Participating (in order of appearance):

  • Herminia Pernas, the official chronicler of Burela, who provides us with an ethnographic and historical explanation of Cabo Burela.

  • Aurelia Balseiro, Director of the Provincial Museum of Lugo, where the Burela torques is exhibited, and an expert in ancient goldsmithing, who provides us with interesting information about this pre-Roman jewel and our hillforts.

To learn more…

  • San Cibrao is the town on the other side of the cape (to the west)

  • “Vento do cabo, á noite quedado.” This expression of ours doesn’t have a literal or exact translation. It refers to the fact that when the wind arrives in Burela from the Cape (from the northwest) during the day, it calms down at night.

  • A Vila do Medio is one of the oldest neighborhoods in Burela (you can check its location on the map of the guided route or the paper street plan of Burela).

  • Lámparo is the word we use here to refer to what is known in English as “limpets”, whose scientific name is patella vulgata. It is a marine univalve mollusk of the gastropod class, with a conical shell, which lives attached to the rocks along the coast (definition by the Royal Galician Academy).

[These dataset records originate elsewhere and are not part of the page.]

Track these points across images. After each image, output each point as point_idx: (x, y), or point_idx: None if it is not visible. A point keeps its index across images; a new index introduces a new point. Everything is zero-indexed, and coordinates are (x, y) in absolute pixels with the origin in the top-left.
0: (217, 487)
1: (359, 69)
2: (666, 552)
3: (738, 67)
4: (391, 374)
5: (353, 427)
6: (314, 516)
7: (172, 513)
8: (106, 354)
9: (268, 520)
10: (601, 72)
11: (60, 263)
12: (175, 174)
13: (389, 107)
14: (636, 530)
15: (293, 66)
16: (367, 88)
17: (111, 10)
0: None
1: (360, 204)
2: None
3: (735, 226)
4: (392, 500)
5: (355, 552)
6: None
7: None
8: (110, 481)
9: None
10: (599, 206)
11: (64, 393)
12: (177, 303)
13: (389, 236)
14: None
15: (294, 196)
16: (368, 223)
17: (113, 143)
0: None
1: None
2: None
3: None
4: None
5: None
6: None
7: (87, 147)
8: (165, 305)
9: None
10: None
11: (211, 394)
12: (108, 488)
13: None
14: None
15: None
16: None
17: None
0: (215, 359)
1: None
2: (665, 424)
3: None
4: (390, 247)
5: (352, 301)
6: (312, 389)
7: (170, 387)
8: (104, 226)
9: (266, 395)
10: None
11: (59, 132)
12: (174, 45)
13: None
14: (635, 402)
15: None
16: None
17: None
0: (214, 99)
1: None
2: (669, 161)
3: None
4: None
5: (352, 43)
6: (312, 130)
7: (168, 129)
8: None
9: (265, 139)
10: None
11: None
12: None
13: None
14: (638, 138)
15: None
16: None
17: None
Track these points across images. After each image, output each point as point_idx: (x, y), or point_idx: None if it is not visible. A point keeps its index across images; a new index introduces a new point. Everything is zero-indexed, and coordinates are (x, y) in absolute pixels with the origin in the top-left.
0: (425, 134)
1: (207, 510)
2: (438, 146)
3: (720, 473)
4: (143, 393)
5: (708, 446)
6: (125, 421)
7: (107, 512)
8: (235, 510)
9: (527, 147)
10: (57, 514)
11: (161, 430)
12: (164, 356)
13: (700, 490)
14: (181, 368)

  • “Arracadas are earrings or ear ornaments with various morphologies and small size, with the most typical being those with a curved shape like those from Bretoña, labyrinthine like the ones from Burela, or with triangular appendages like the exceptional Suegos earrings.”

    Balseiro García, Aurelia. “A Colección de Ourivería Antiga” in A Colección de Ourivería Antiga do Museo Provincial de Lugo, Balseiro García, Aurelia (Ed.), 2018. Lugo: Deputación de Lugo. MPL. p. 28.

  • The Burela torques and the arracada are on display in Room 8 of the Provincial Museum of Lugo. Located on the first floor of the museum, in the upper cloister of the former San Francisco convent, it showcases 53 more pieces of ancient goldsmithing.